If you think you’re seeing more tractor-trailer trucks on area highways it’s not your imagination.
Freight traffic is booming in the Greater Lehigh Valley and across Pennsylvania.
The reason for the increase is simple. As more people order things online, the demand for fast delivery is increasing, with people expecting their stuff in two to three days and sometimes even overnight.
That means a need for more regional warehouses and for more trucks to deliver goods to and from them.
And while the added trucks may be getting your packages delivered to your door faster, it’s creating other problems, among them – where to park all of those trucks when they’re not being driven.
That’s a problem the Pennsylvania Department of Transportation is looking to tackle – with private-sector help.
That’s where Michael Bonini, director of the PennDOT office of Public Private Partnerships comes in.
His office has put out a request for information, or RFI, seeking help from the private sector and even private individuals on how to tackle the growing problem of finding parking for all the extra trucks that will be on the road.
“We’re interested in hearing from anyone who has an interest in freight transportation and parking,” Bonini said.
MORE FREIGHT MOVING
A study by PennDOT predicted that truck deliveries by freight volume in the state would increase 140 percent between 2011, when the study was conducted, and 2040.
“Freight movement is becoming a more important issue at PennDOT all the time,” said Brian Hare, chief of the PennDOT planning division.
The increased freight volume means more trucks on the road.
At least for now, those are still being driven by people, Hare said. And those people need rest, which means an increase in demand for parking for tractor trailer trucks.
He said you can already see a significant number of trucks lined up overnight at rest stations and sometimes even on the shoulders of highways. And the demand is only going to grow.
“It’s a safety issue to find such places for where they can park,” he said.
PennDOT and other partners in the transportation and freight industry want to find a plan to determine how to deal with that growing truck traffic and parking in the safest, easiest and most economical manner possible.

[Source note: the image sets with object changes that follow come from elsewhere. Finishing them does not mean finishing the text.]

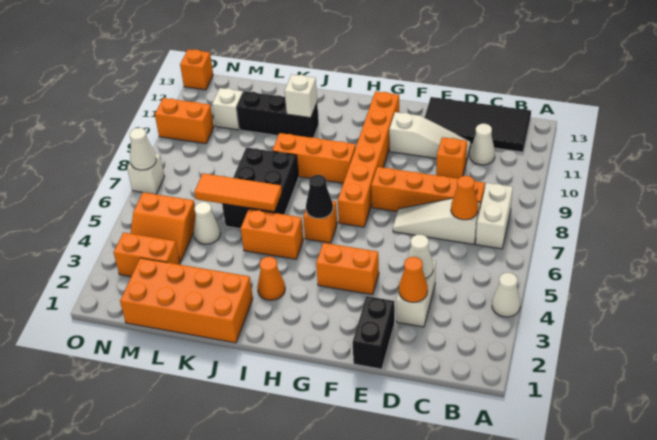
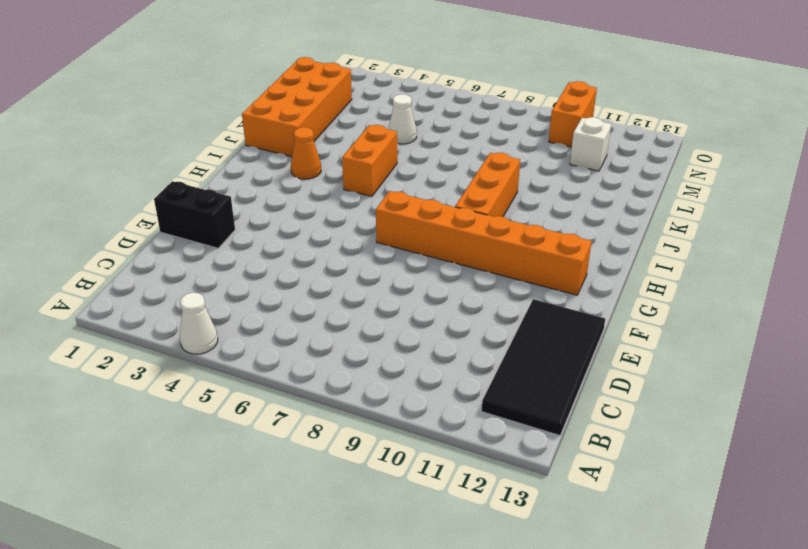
none -> white 1x2 brick [476,183,513,249]
none -> white 1x3 slope [393,198,480,244]
none -> orange 1x4 brick [371,167,485,212]
none -> white 1x1 cone [470,124,495,165]

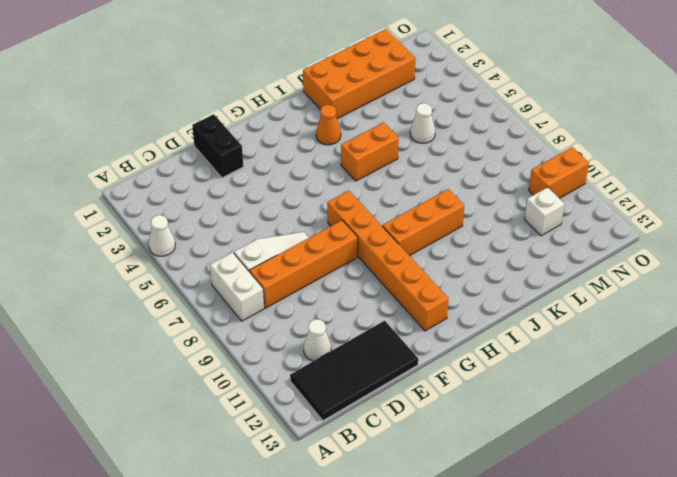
none -> white 1x2 brick [396,260,436,327]
none -> orange 1x1 brick [436,137,467,179]
none -> white 1x3 slope [389,112,471,162]
none -> orange 1x2 brick [316,243,379,295]

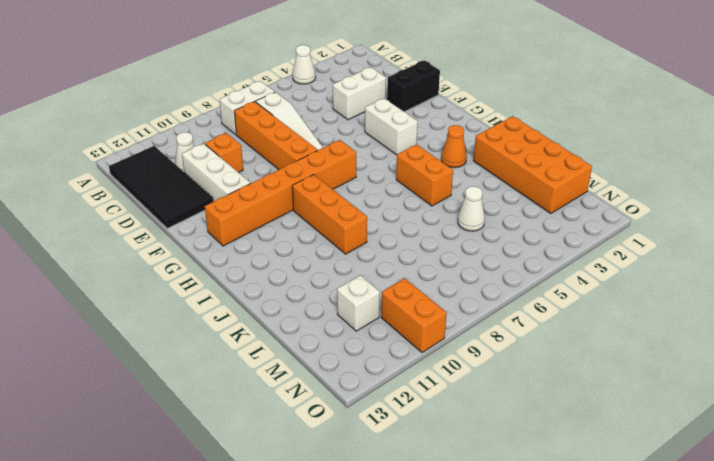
white 1x3 brick [182,143,250,202] -> white 1x3 slope [389,112,471,162]
white 1x2 brick [365,98,418,155] -> orange 1x2 brick [316,243,379,295]
none -> orange 1x1 brick [303,201,337,243]
none -> black 2x3 brick [222,147,299,229]
none -> black 1x3 brick [237,91,319,138]
none -> orange 1x2 brick [113,232,180,276]

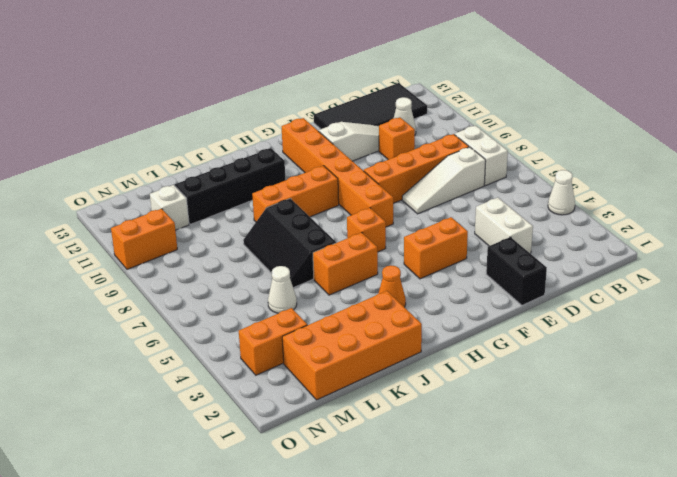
black 1x4 brick [175,148,285,224] -> black 1x3 brick [237,91,319,138]
black 2x3 slope [243,198,336,288] -> black 2x3 brick [222,147,299,229]
none -> orange 2x2 slope [130,192,196,262]
none -> white 1x1 brick [127,154,165,194]
none -> orange 1x1 brick [180,49,213,90]
none -> orange 1x1 cone [451,176,478,220]

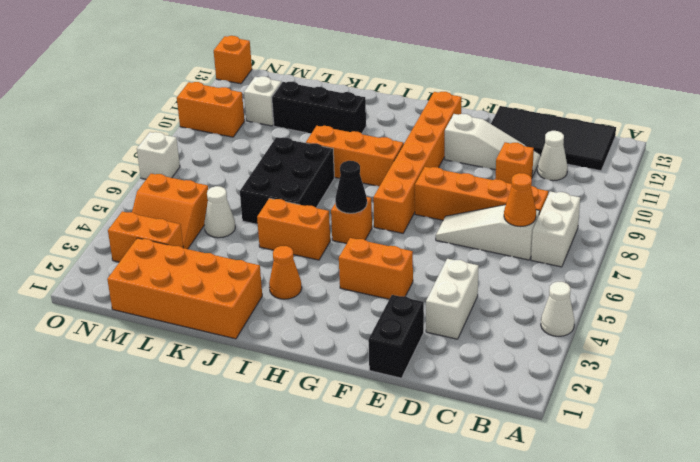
none -> orange 1x1 cone [399,257,428,302]
none -> white 1x1 cone [407,234,433,279]
none -> orange 1x3 tile [194,173,282,212]
none -> white 1x1 brick [285,75,317,118]

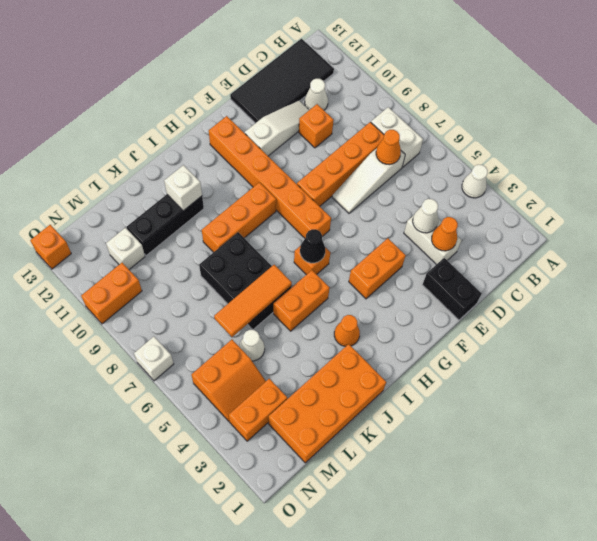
none -> white 1x1 cone [130,128,156,170]

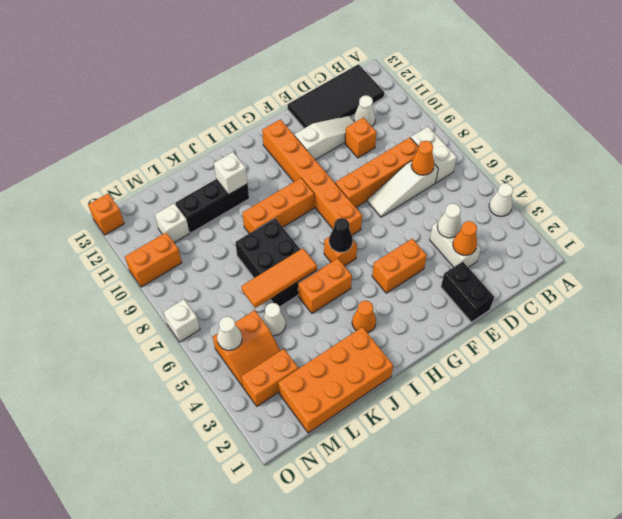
white 1x1 cone [217,316,242,350] -> white 1x1 cone moved to [130,128,156,170]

“We don’t believe it can be solved by PennDOT alone,” Hare said.
The request for information, which can be found on the website www.P3.pa.gov, asks a number of questions about how the private sector can partner with PennDOT to improve access to parking for big rigs.
< What is the private sector’s role in solving the truck parking problem, including issues related to public awareness?
< What are the primary elements needed in a successful truck parking area and how can truck drivers be attracted to privately owned/operated parking facilities?
The deadline to take the survey and offer suggestions is Dec. 12.
“We’re going to take that information and look at the ideas to help steer us to respond to the challenge,” Bonini said.
Hare said there are a number of issues to look at when adapting to the need for more truck parking.
Some are institutional, such as looking at zoning issues to assure the state is providing adequate and accessible parking.
The need for parking will also need to be addressed. Property owners and existing truck-stop operators can likely assist in those talks.
But another important issue on the table is technology, Hare said. Technology can be used by truck operators to find where and when parking can be found along a route so trips with safe stopovers can be planned in advance.
He says apps already are available that provide such assistance, but there are even more ways to explore how technology can help ease the truck-parking burden.